It’s Time to Reinvent Democracy - whack
https://outlookzen.com/2013/11/06/its-time-to-reinvent-democracy/
======
r2b2
To fix democracy we need to decrease divisiveness / polarization / party
orthodoxy, and increase collaboration / independent thought.

Steps that reduce the 2-party power, and increase individual power (Ex.
widespread ranked choice / runoff voting) would have major benefits.

------
llimos
The big and obvious problem with any variation of this approach is always
going to be "who gets to pick _x_ ", where _x_ can be

\- The system used

\- The criteria for who gets a voice and who doesn't, and how much of a voice

\- What is called a 'representative sample'

\- Etc., etc., etc.

There are only two systems that solve this problem.

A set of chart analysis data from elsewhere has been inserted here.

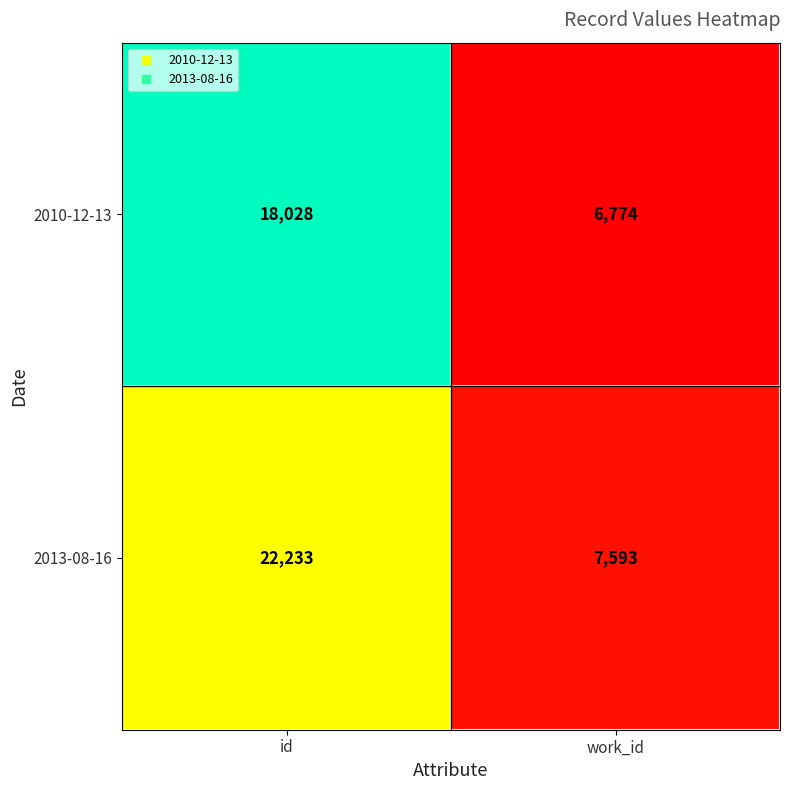

What value does the 2010-12-13 series have at work_id, to the nearest 100?

6800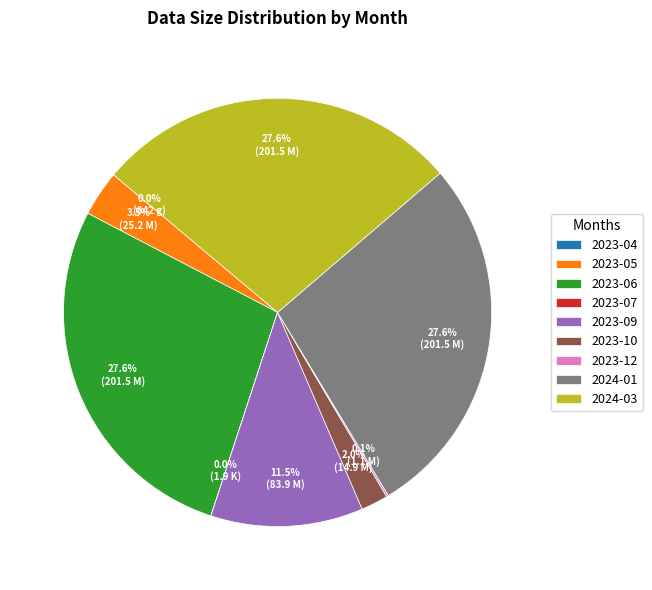

Do 2023-05 and 2023-10 together represent more than half of the pie?

No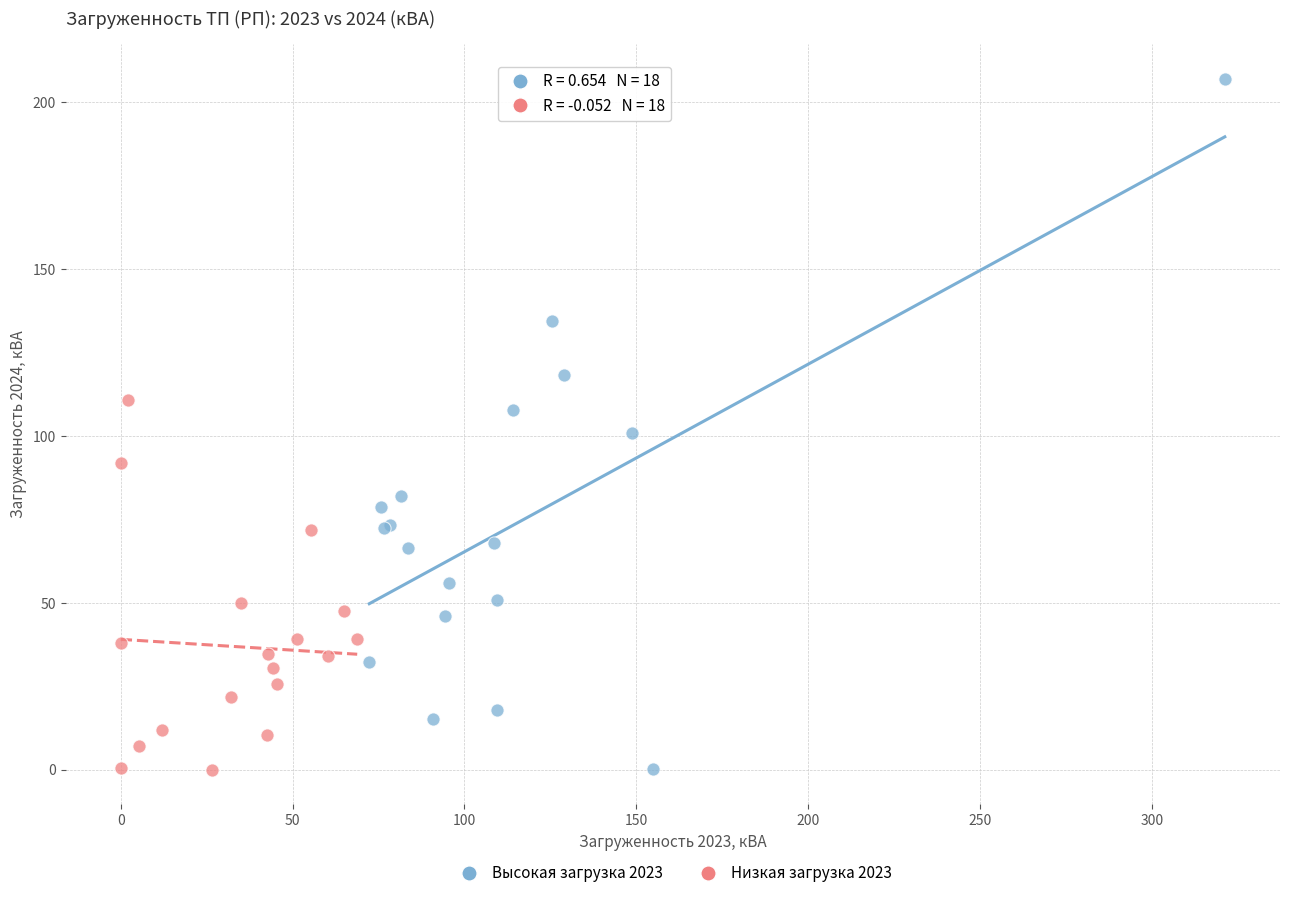

Which series reaches the maximum Y coordinate?

Высокая загрузка 2023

Democracy (partially), by effectively abdicating responsibility and saying
there are no such criteria.

And religion, where if the rules come from a universally accepted Higher
Source, clearly that's who gets to pick _x_ and will be accepted by anyone who
accepts the Higher Source.

------
musicale
The primary advantage of democracy vs. most other systems (authoritarian,
monarchy, etc.) is that leaders can be voted out of office.

The primary disadvantage, as noted in the article, is the tyranny of the
majority.

------
musicale
> Google’s search engine works so well, precisely because it relies on
> credibility-based differential voting power

I guess this explains why web search results no longer appear on the first
page?

------
IXxXI
That moment when those who lack the slightest clue what's broken with
democrazy.

Decide they want to reinvent it.

What could go wrong.

------
curation
Yes. Pro-Slavery Democracy cat is out of the bag.